## AUFGABE
Erkläre anhand des Seitenauszugs zum Wasserfallbau, warum die Antwort auf die Frage „ist so etwas Möglich?“ eine Grobschmutzabscheidung dringend empfiehlt.

## SEITENAUSZUG
# Bau meines Wasserfalls (dokumentiert)



## Keep (19. Sep. 2006)

So liebe Forengemeinde...

Nachdem ich euch so gelöchert habe, sind heute Taten gefolgt...

Die Aquamax 8000 Eco ist heute eingetroffen und fördert mir auf 2,5 Meter Höhenunterschied noch mehr als genug Wasser für den Bachlauf mit Wasserfall.  

Die Form des Wasserfalls stand schon länger fest und ist auf dem Bild recht gut zu erkennen! Der kleine Quellteich oben (80*80*20cm) dient als Vogeltränke und wird noch einige Pflanzen beherbergen. Ich denke ich werde morgen einen Pflanzkorb mit einbetonieren...

Wie schon gesagt geht morgen das Betonieren los und für Tipps von euch bin ich natürlich mal wieder dankbar  

Der Bachlauf geht los im Quellteich  --->>> kleine Stromschnelle in den nächsten kleinen "Tümpel" (auch hier bleibt Wasser stehen)  ---->>> Nächster kleine "Tümpel" ---->>> Über gerade Buntsandsteinplatte freier Fall in nächsten noch kleineren Tümpel --->>> Wieder freier Fall bis ganz unten --->>> noch eine kleine Stufe, dann in den Teich


Ich hatte gedacht oben dann mit Grobkies anzufangen, dann das Wasser durch Split, Zeolit und schließlich Lavastein zu schicken in den verschiedenen "Tümpeln"...

ist so etwas Möglich?

Weitere Bilder folgen morgen oder übermorgen nach dem betonieren! 

Vielen Dank auch an meinen Freund Andi oben auf dem Foto. Er unterstützt mich tatkräftig. Ohne ihn hätte ich den 9ßkg schweren Stein am Fuße des Wasserfalls nicht setzen können!

P.s.: Als Quelle dient ein Abwasserrohr, welches mit einem 90 Grad Winkel am ende eine prima Kaskade in den "Himmel" schickt  (ca. 20 cm hoch sprudelt es raus)... In einem Beipass wird das Wasser noch oben an der Quelle durch einen UV Filter (7W) und einen Filter (grob und fein) geschickt. Schließlich wird dieses Wasser auch wieder dem Bachlauf zugegeben.


----------



## Annett (20. Sep. 2006)

*AW: Bau meines Wasserfalls (dokumentiert)*

Hi,



> ist so etwas Möglich?



Möglich ist vieles, nur sollte es auch dauerhaft einen/seinen Zweck erfüllen. Dafür sollte das Material logischerweise nicht durch das Wasser in den Teich gespült werden. Ergo: die Wassermenge muss angepasst sein oder werden.
Eine Grobschmutzabscheidung ist dringend zu empfehlen, sonst mußt Du bald wieder das Substrat rausholen und reinigen.

## ERFASSTE DATEN
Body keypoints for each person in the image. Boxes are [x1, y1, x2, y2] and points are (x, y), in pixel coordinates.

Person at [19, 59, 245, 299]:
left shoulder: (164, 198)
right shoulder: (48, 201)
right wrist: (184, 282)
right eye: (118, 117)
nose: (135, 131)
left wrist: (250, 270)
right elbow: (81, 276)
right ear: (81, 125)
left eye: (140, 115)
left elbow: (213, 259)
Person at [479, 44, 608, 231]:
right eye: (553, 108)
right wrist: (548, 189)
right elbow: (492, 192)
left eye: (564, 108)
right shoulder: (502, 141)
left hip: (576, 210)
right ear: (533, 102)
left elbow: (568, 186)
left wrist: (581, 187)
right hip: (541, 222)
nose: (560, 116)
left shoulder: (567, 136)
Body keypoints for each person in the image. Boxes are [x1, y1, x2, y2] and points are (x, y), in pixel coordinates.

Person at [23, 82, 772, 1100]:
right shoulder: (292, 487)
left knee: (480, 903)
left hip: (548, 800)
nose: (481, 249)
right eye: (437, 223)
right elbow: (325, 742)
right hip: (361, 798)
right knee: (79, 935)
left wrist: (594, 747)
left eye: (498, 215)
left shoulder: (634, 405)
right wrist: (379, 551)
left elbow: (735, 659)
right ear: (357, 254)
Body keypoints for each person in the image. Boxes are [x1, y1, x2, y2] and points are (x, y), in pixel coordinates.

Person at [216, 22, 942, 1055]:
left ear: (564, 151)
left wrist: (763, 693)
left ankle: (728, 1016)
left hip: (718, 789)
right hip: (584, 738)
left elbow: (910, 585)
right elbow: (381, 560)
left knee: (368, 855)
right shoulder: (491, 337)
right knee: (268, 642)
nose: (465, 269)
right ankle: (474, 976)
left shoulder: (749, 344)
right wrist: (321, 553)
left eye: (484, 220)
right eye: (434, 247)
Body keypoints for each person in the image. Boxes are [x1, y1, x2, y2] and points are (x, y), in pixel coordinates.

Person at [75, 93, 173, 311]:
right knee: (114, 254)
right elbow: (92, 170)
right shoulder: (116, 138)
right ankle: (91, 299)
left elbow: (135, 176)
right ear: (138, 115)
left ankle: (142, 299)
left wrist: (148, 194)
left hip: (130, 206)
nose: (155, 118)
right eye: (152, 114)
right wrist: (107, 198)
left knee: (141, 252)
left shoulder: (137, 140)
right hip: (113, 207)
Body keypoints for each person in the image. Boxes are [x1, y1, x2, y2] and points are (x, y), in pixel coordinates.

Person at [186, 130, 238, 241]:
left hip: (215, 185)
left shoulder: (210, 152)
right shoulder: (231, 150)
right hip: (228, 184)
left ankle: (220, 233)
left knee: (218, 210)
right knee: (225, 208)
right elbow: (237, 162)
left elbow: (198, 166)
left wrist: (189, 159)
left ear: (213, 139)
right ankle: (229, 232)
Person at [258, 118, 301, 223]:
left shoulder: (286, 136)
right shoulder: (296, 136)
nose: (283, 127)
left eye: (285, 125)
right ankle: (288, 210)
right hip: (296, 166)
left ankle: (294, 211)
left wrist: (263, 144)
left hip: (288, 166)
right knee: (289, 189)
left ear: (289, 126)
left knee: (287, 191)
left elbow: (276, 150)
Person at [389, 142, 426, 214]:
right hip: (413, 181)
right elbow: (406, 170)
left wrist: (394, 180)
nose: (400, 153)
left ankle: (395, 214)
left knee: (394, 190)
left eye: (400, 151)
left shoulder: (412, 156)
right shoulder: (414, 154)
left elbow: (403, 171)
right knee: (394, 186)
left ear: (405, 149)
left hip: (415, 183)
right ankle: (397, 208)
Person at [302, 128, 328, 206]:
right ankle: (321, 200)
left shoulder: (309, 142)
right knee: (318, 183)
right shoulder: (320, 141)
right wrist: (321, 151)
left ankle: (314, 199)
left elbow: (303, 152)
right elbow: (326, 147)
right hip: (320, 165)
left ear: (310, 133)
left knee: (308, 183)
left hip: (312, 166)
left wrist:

## LÖSUNG
Ohne Grobschmutzabscheidung müsste das Substrat, also Grobkies, Split, Zeolith und Lavastein in den Tümpeln, bald wieder herausgeholt und gereinigt werden.